In November 2012 Leveson released his findings in a 2000 page report and 48-page executive summary.   Leveson proposed an independent replacement for the Press Complaints Commission which he said had no regulatory powers. It would have a dual role of promoting high standards of journalism while protecting the role of the individual. The new body would not include serving editors or politicians and it could impose fines and direct the appearance of corrections. 

Leveson said participation needed to be universal for the body to be properly funded and succeed in its purpose. Those that declined to be involved would forfeit the right to the in-built arbitration process and therefore could not claim costs of any civil action even if they won because they had refused the cheaper route to justice. Leveson said such a body would not regulate the press.  He did not advocate prior restraint (a point of honour with the British press since Milton’s Areopagitica in 1644). He acknowledged how the important role media plays in society “as a critical witness of events” and accepted that media and journalists have several necessary privileges under the law as “one of the true safeguards of our democracy”. Leveson said his legislation would in fact enshrine “for the first time, a legal duty on the Government to protect the freedom of the press”.

However, the media did not see it that way.  Every newspaper in Britain except the Guardian rushed to denounce Leveson’s key recommendation. Biggest selling paper The Sun said it was “deeply alarmed” by the prospect of “State control of newspapers.” “Such a law could allow State officials to walk into papers like The Sun and censor stories,” it said. The Express also worried about political aprons: “To put politicians in ultimate regulatory control of newspapers and then expect them never to seek to use that power to constrain criticism or scrutiny is to place in them a degree of trust they frankly do not deserve.” 

Prime Minister David Cameron – himself implicated by the evidence of the over-close relationship between press and politics – plumped for the press over Leveson.

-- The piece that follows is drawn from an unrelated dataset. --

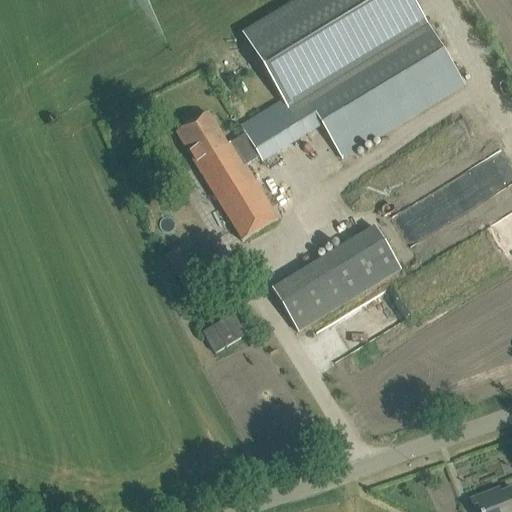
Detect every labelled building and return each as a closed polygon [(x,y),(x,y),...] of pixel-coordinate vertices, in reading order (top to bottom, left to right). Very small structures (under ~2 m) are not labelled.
[(301,92),(322,127),(343,161),(464,87),(411,0),(306,0),(244,38),(284,102),(301,92)] [(209,115),(176,135),(242,242),(278,221),(242,161),(255,153),(245,136),(228,146),(209,115)] [(272,291),(299,335),(400,271),(373,228),(272,291)] [(195,273),(180,248),(165,257),(179,282),(195,273)] [(203,299),(211,293),(202,281),(194,287),(203,299)] [(203,335),(216,355),(246,337),(234,316),(203,335)] [(490,494),(471,501),(474,511),(511,511),(511,490),(492,498),(490,494)]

He expressed his reservations over the legislation for the independent process to recognise the new self-regulatory body.  “For the first time we would have crossed the Rubicon of writing elements of press regulation into the law of the land,” Cameron said. “We should I believe be wary of any legislation that has the potential to infringe free speech and a free press.”

High profile hacking victims such as JK Rowling expressed dismay at Cameron’s speech. “"Having taken David Cameron's assurances in good faith at the outset of the inquiry he set up, I am merely one among many who feel duped and angry in its wake," she said. The Hacked Off coalition gained 100,000 signatures calling on the government to comply with Leveson’s findings. Cameron’s coalition partners the Lib Dems are among them, so the matter rolls on, awaiting further political arbitration in the new year.

If Cameron didn’t reckon for the public outcry, then Leveson certainly did. He predicted the victims and the public would not accept the outcome “if the industry did not grasp the opportunity”. Following seven inquiries into the British press in 70 years, it “did not make sense to contemplate an eighth.” Whether short-term interest will prevail is a moot point, as is the longevity of the media’s powers of influence. What is not in doubt is that Brian Leveson has done us all a favour by pointing a strong light on its problems. Maybe then, the media can return to the problems that affect the rest of us.